+++ DATA TO PROCESS +++
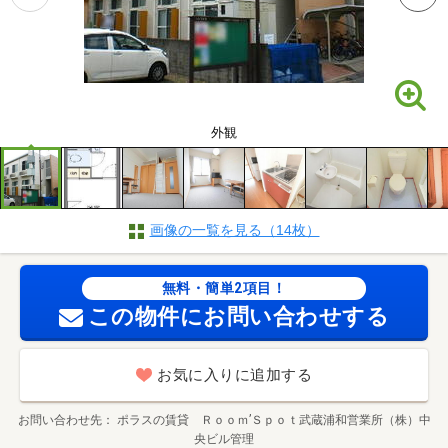
外観
画像の一覧を見る（14枚）
無料・簡単2項目！
この物件にお問い合わせする
お気に入りに追加する
お問い合わせ先
ポラスの賃貸 Ｒｏｏｍ’Ｓｐｏｔ武蔵浦和営業所（株）中
央ビル管理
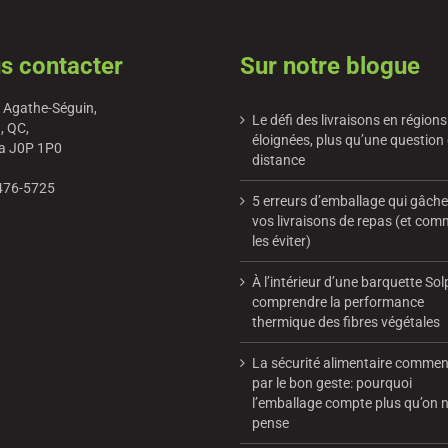
s contacter
Sur notre blogue
 Agathe-Séguin,
Le défi des livraisons en régions
, QC,
éloignées, plus qu’une question
a J0P 1P0
distance
476-5725
5 erreurs d’emballage qui gâch
vos livraisons de repas (et co
les éviter)
À l’intérieur d’une barquette Sol
comprendre la performance
thermique des fibres végétales
La sécurité alimentaire comme
par le bon geste: pourquoi
l’emballage compte plus qu’on n
pense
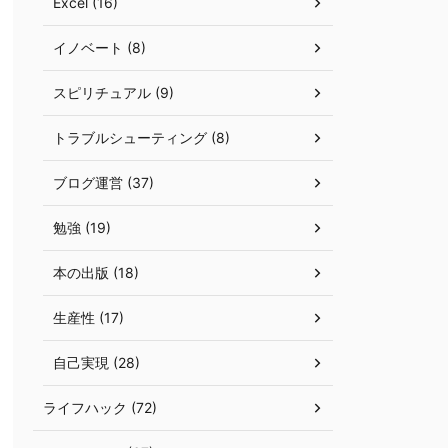
Excel (16)
イノベート (8)
スピリチュアル (9)
トラブルシューティング (8)
ブログ運営 (37)
勉強 (19)
本の出版 (18)
生産性 (17)
自己実現 (28)
ライフハック (72)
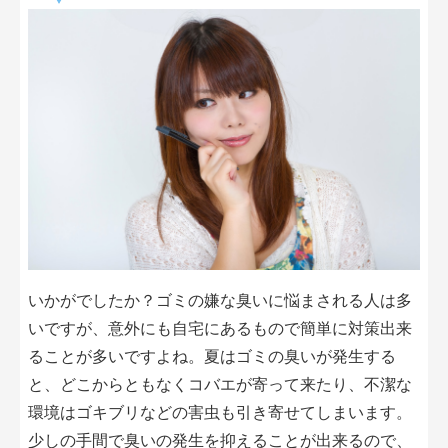
いかがでしたか？ゴミの嫌な臭いに悩まされる人は多
いですが、意外にも自宅にあるもので簡単に対策出来
ることが多いですよね。夏はゴミの臭いが発生する
と、どこからともなくコバエが寄って来たり、不潔な
環境はゴキブリなどの害虫も引き寄せてしまいます。
少しの手間で臭いの発生を抑えることが出来るので、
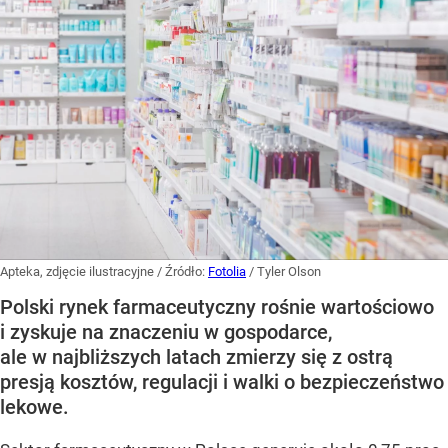
Apteka, zdjęcie ilustracyjne
/ Źródło:
Fotolia
/
Tyler Olson
Polski rynek farmaceutyczny rośnie wartościowo
i zyskuje na znaczeniu w gospodarce,
ale w najbliższych latach zmierzy się z ostrą
presją kosztów, regulacji i walki o bezpieczeństwo
lekowe.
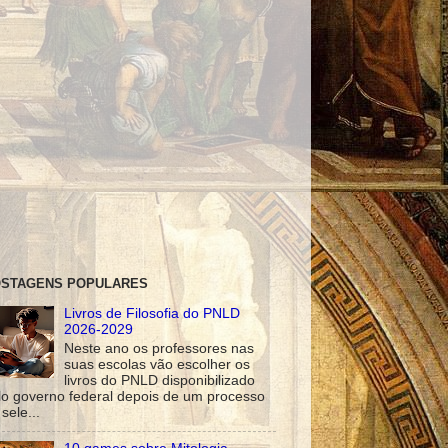
STAGENS POPULARES
Livros de Filosofia do PNLD
2026-2029
Neste ano os professores nas
suas escolas vão escolher os
livros do PNLD disponibilizado
lo governo federal depois de um processo
sele...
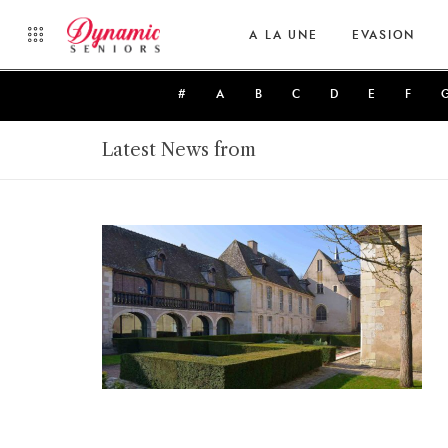
A LA UNE
EVASION
#
A
B
C
D
E
F
Latest News from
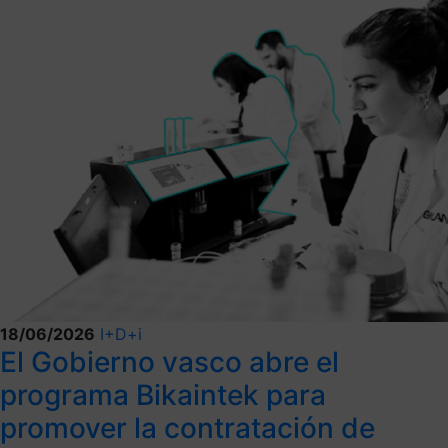
18/06/2026
I+D+i
El Gobierno vasco abre el
programa Bikaintek para
promover la contratación de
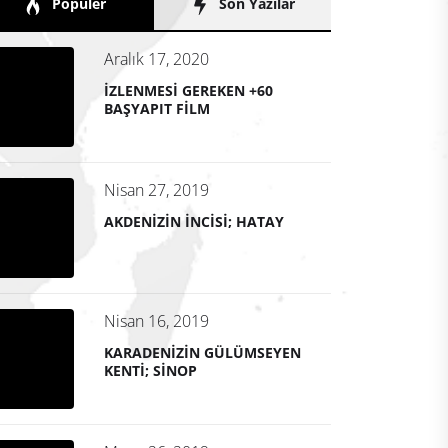
Popüler
Son Yazılar
Aralık 17, 2020
İZLENMESİ GEREKEN +60
BAŞYAPIT FİLM
Nisan 27, 2019
AKDENİZİN İNCİSİ; HATAY
Nisan 16, 2019
KARADENİZİN GÜLÜMSEYEN
KENTİ; SİNOP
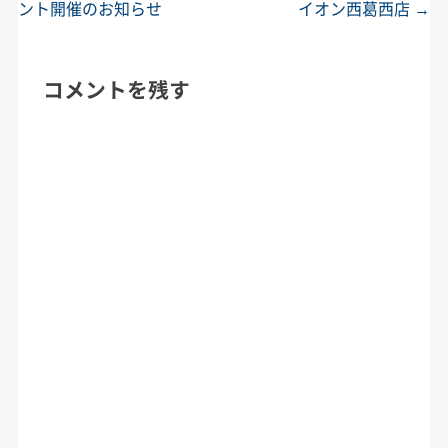
ント開催のお知らせ
イオン西葛西店
→
コメントを残す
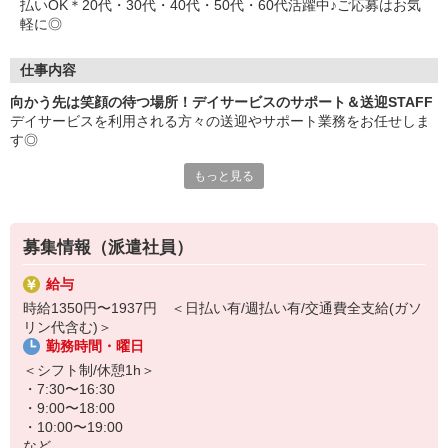
払いOK＊20代・30代・40代・50代・60代活躍中♪ご応募はお気
軽に◎
仕事内容
向かう先は笑顔の待つ場所！デイサービスのサポート＆送迎STAFF
デイサービスを利用される方々の送迎やサポート業務をお任せしま
す◎
もっと見る
≪おもなお仕事≫
・自動車による送迎
・食事や入浴等の介助
・リハビリのサポート
募集情報（派遣社員）
・レクリエーション企画、実施
・利用者さんとのコミュニケーション
給与
など
時給1350円〜1937円 ＜日払い有/週払い有/交通費全支給(ガソ
リン代含む)＞
笑い声の絶えない明るい雰囲気のデイサービスです♪
勤務時間・曜日
施設でのお仕事は移動やリハビリのサポートなどが中心なので、未
＜シフト制/休憩1h＞
経験でも全く問題ありません◎
・7:30〜16:30
・9:00〜18:00
送迎範囲は基本的に近場のみ！
・10:00〜19:00
慣れない土地へ行くことも、高速道路に乗ることもありません♪
など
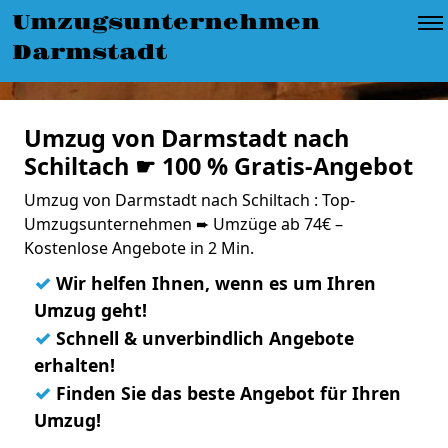
Umzugsunternehmen
Darmstadt
Umzug von Darmstadt nach
Schiltach ☛ 100 % Gratis-Angebot
Umzug von Darmstadt nach Schiltach : Top-
Umzugsunternehmen ➨ Umzüge ab 74€ –
Kostenlose Angebote in 2 Min.
✓
Wir helfen Ihnen, wenn es um Ihren
Umzug geht!
✓
Schnell & unverbindlich Angebote
erhalten!
✓
Finden Sie das beste Angebot für Ihren
Umzug!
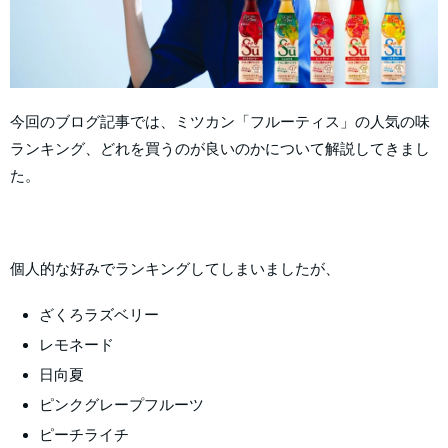
今回のブログ記事では、ミツカン「フルーティス」の人気の味
ランキング、どれを買うのが良いのかについて解説してきまし
た。
個人的な好みでランキングしてしまいましたが、
ざくろラズベリー
レモネード
日向夏
ピンクグレープフルーツ
ピーチライチ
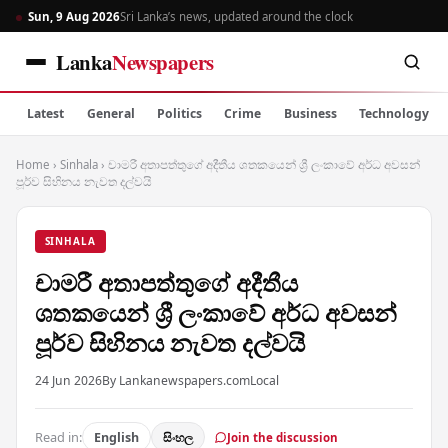
Sun, 9 Aug 2026
Sri Lanka’s news, updated around the clock
Lanka
Newspapers
Latest
General
Politics
Crime
Business
Technology
Home
›
Sinhala
›
චාමරී අතාපත්තුගේ අදීතීය ශතකයෙන් ශ්‍රී ලංකාවේ අර්ධ අවසන්
පූර්ව සිහිනය නැවත දල්වයි
SINHALA
චාමරී අතාපත්තුගේ අදීතීය
ශතකයෙන් ශ්‍රී ලංකාවේ අර්ධ අවසන්
පූර්ව සිහිනය නැවත දල්වයි
24 Jun 2026
By Lankanewspapers.com
Local
Read in:
English
සිංහල
Join the discussion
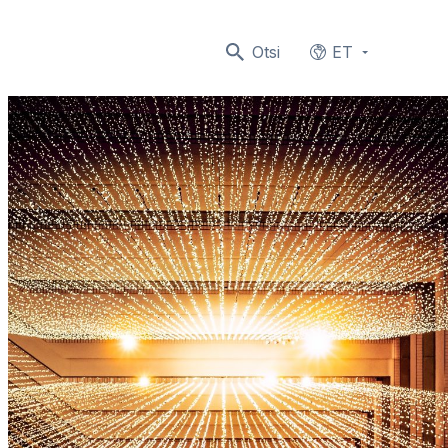
Otsi
ET
Languages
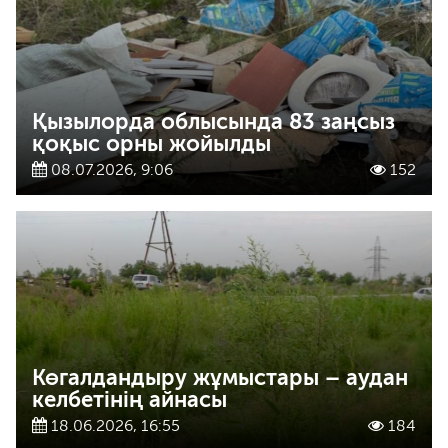
Қызылорда облысында 83 заңсыз
қоқыс орны жойылды
08.07.2026, 9:06
152
Көгалдандыру жұмыстары – аудан
келбетінің айнасы
18.06.2026, 16:55
184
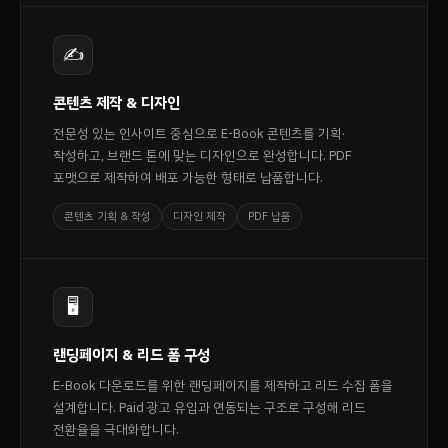
✍️
콘텐츠 제작 & 디자인
전문성 있는 인사이트 중심으로 E-Book 콘텐츠를 기획·
작성하고, 브랜드 톤에 맞는 디자인으로 완성합니다. PDF
포맷으로 제작하여 배포 가능한 형태로 납품합니다.
콘텐츠 기획 & 작성
디자인 제작
PDF 납품
🖥️
랜딩페이지 & 리드 폼 구성
E-Book 다운로드를 위한 랜딩페이지를 제작하고 리드 수집 폼을
설계합니다. Paid 광고 유입과 연동되는 구조로 구성해 리드
전환율을 극대화합니다.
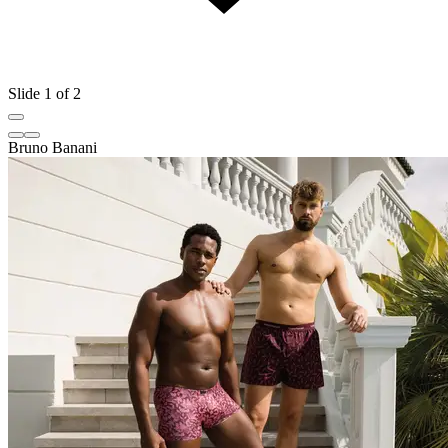
Slide 1 of 2
Bruno Banani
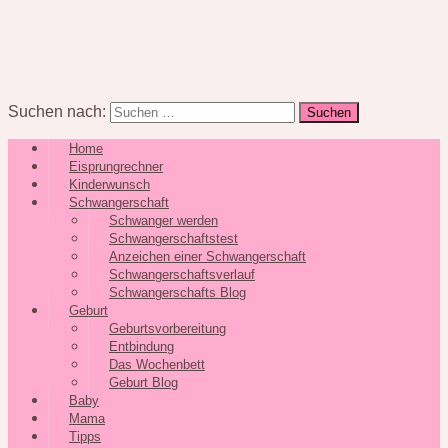
Suchen nach:
Home
Eisprungrechner
Kinderwunsch
Schwangerschaft
Schwanger werden
Schwangerschaftstest
Anzeichen einer Schwangerschaft
Schwangerschaftsverlauf
Schwangerschafts Blog
Geburt
Geburtsvorbereitung
Entbindung
Das Wochenbett
Geburt Blog
Baby
Mama
Tipps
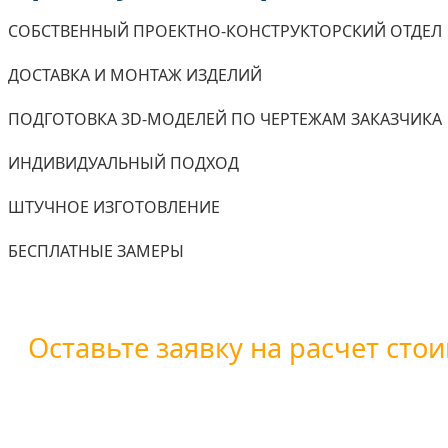
СОБСТВЕННЫЙ ПРОЕКТНО-КОНСТРУКТОРСКИЙ ОТДЕЛ
ДОСТАВКА И МОНТАЖ ИЗДЕЛИЙ
ПОДГОТОВКА 3D-МОДЕЛЕЙ ПО ЧЕРТЕЖАМ ЗАКАЗЧИКА
ИНДИВИДУАЛЬНЫЙ ПОДХОД
ШТУЧНОЕ ИЗГОТОВЛЕНИЕ
БЕСПЛАТНЫЕ ЗАМЕРЫ
Оставьте заявку на расчет стои
Вы можете оставить заявку воспользовавшись форм
+7 (800) 101-28-03
или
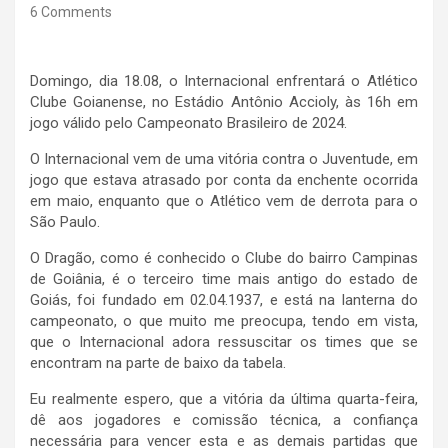
6 Comments
Domingo, dia 18.08, o Internacional enfrentará o Atlético
Clube Goianense, no Estádio Antônio Accioly, às 16h em
jogo válido pelo Campeonato Brasileiro de 2024.
O Internacional vem de uma vitória contra o Juventude, em
jogo que estava atrasado por conta da enchente ocorrida
em maio, enquanto que o Atlético vem de derrota para o
São Paulo.
O Dragão, como é conhecido o Clube do bairro Campinas
de Goiânia, é o terceiro time mais antigo do estado de
Goiás, foi fundado em 02.04.1937, e está na lanterna do
campeonato, o que muito me preocupa, tendo em vista,
que o Internacional adora ressuscitar os times que se
encontram na parte de baixo da tabela.
Eu realmente espero, que a vitória da última quarta-feira,
dê aos jogadores e comissão técnica, a confiança
necessária para vencer esta e as demais partidas que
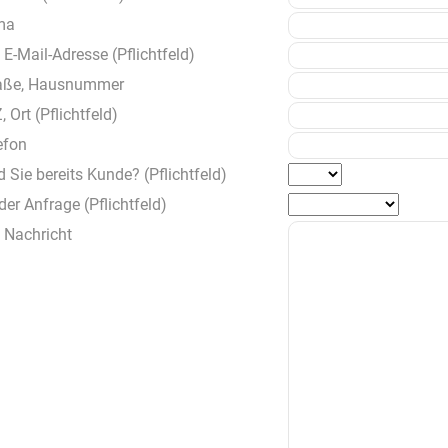
ma
e E-Mail-Adresse (Pflichtfeld)
aße, Hausnummer
, Ort (Pflichtfeld)
efon
d Sie bereits Kunde? (Pflichtfeld)
 der Anfrage (Pflichtfeld)
e Nachricht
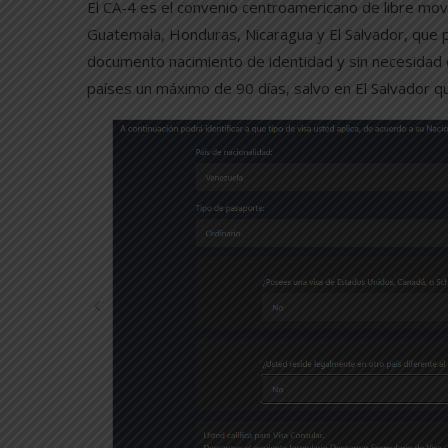
El CA-4 es el convenio centroamericano de libre mov
Guatemala, Honduras, Nicaragua y El Salvador, que pe
documento nacimiento de identidad y sin necesidad d
países un máximo de 90 días, salvo en El Salvador q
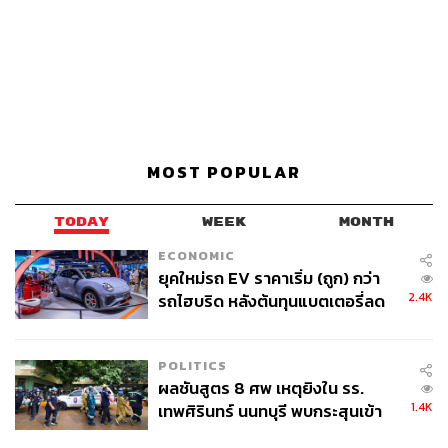
MOST POPULAR
TODAY
WEEK
MONTH
ECONOMIC
ยุคใหม่รถ EV ราคาเริ่ม (ถูก) กว่า
2.4K
รถไฮบริด หลังต้นทุนแบตเตอรี่ลด
ลง - จีนแห่บุกตลาดเกิดใหม่
POLITICS
ผลชันสูตร 8 ศพ เหตุยิงใน รร.
1.4K
เทพศิรินทร์ นนทบุรี พบกระสุนเข้า
จุดสำคัญ ‘ศีรษะ-หน้าอก’ ครูถูกยิง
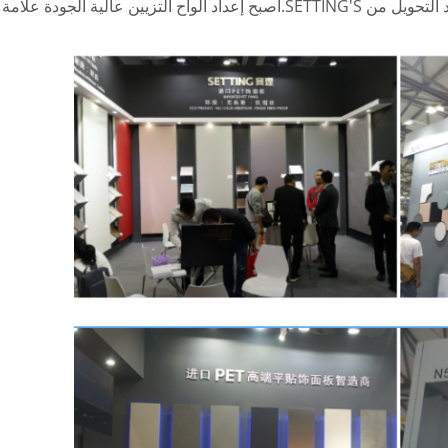
امة تجارية مؤثرة للغاية وتنافسية.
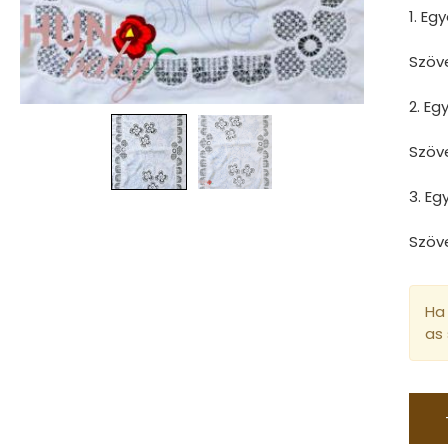
1. Eg
Szöv
2. E
Szöv
3. E
Szöv
Ha 
as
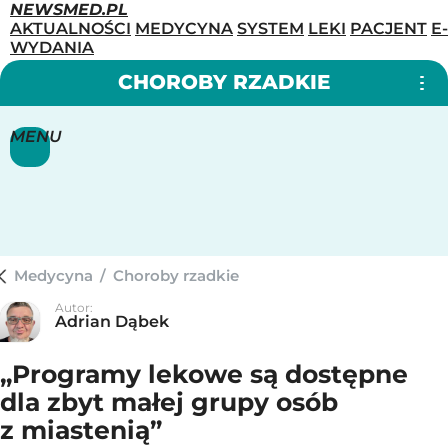
NEWSMED.PL
AKTUALNOŚCI
MEDYCYNA
SYSTEM
LEKI
PACJENT
E-
WYDANIA
CHOROBY RZADKIE
MENU
Medycyna
/
Choroby rzadkie
Autor:
Adrian Dąbek
„Programy lekowe są dostępne
dla zbyt małej grupy osób
z miastenią”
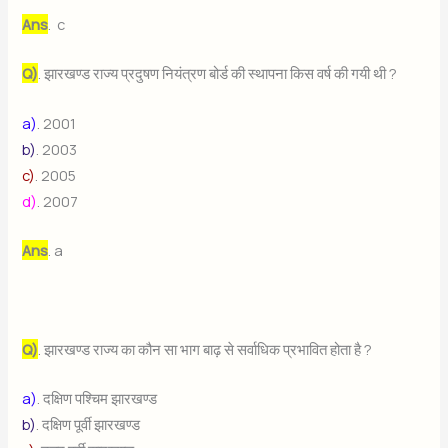
Ans
. c
Q)
. झारखण्ड राज्य प्रदुषण नियंत्रण बोर्ड की स्थापना किस वर्ष की गयी थी ?
a)
. 2001
b)
. 2003
c)
. 2005
d)
. 2007
Ans
. a
Q)
. झारखण्ड राज्य का कौन सा भाग बाढ़ से सर्वाधिक प्रभावित होता है ?
a)
. दक्षिण पश्चिम झारखण्ड
b)
. दक्षिण पूर्वी झारखण्ड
+++
▶ **EXERCISE DIRECTIONS**: Please reproduce word for word the text from the start of the rows through the line with "ライフハック (72)", including that line. Leave the pictures out of your answer.

▶ **RESULT OF THE TASK**:
外観
画像の一覧を見る（14枚）
無料・簡単2項目！
この物件にお問い合わせする
お気に入りに追加する
お問い合わせ先
ポラスの賃貸 Ｒｏｏｍ’Ｓｐｏｔ武蔵浦和営業所（株）中
央ビル管理
s contacter
Sur notre blogue
 Agathe-Séguin,
Le défi des livraisons en régions
, QC,
éloignées, plus qu’une question
a J0P 1P0
distance
476-5725
5 erreurs d’emballage qui gâch
vos livraisons de repas (et co
les éviter)
À l’intérieur d’une barquette Sol
comprendre la performance
thermique des fibres végétales
La sécurité alimentaire comme
par le bon geste: pourquoi
l’emballage compte plus qu’on n
pense
Excel (16)
イノベート (8)
スピリチュアル (9)
トラブルシューティング (8)
ブログ運営 (37)
勉強 (19)
本の出版 (18)
生産性 (17)
自己実現 (28)
ライフハック (72)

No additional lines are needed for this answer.